§ Your assignment
Leave the pictures behind and repeat all the entries exactly.

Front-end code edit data
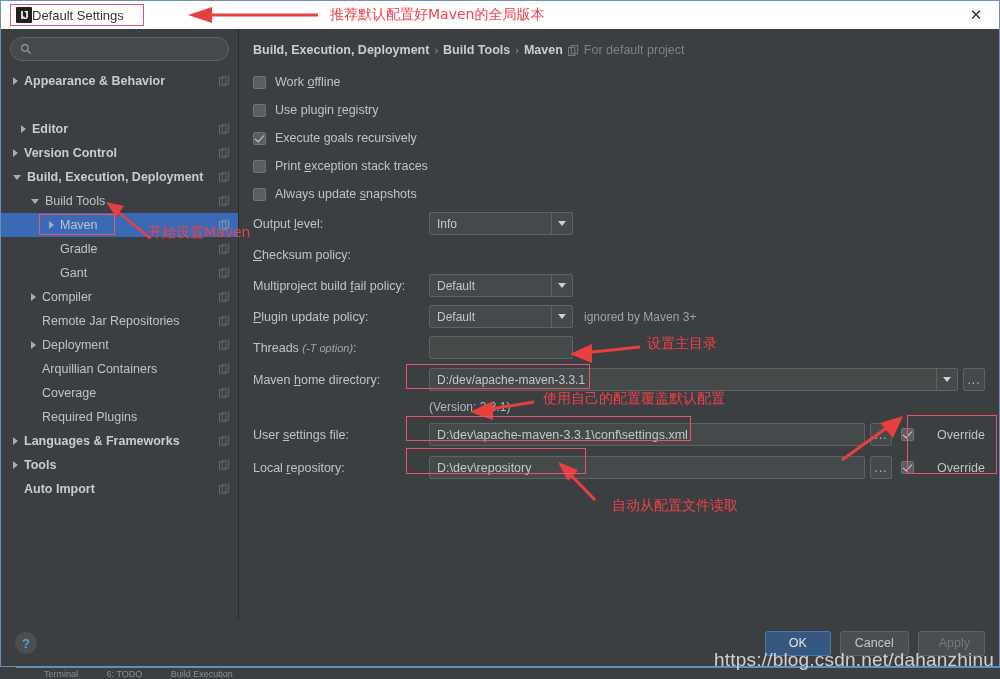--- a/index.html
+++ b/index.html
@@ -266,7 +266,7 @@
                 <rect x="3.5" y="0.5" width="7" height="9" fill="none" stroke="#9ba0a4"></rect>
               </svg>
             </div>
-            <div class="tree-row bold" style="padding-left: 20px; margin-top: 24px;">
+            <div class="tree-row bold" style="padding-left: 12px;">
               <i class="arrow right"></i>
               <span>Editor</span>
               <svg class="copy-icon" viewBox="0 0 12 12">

§ Exercise response
--- a/index.html
+++ b/index.html
@@ -266,7 +266,7 @@
                 <rect x="3.5" y="0.5" width="7" height="9" fill="none" stroke="#9ba0a4"></rect>
               </svg>
             </div>
-            <div class="tree-row bold" style="padding-left: 20px; margin-top: 24px;">
+            <div class="tree-row bold" style="padding-left: 12px;">
               <i class="arrow right"></i>
               <span>Editor</span>
               <svg class="copy-icon" viewBox="0 0 12 12">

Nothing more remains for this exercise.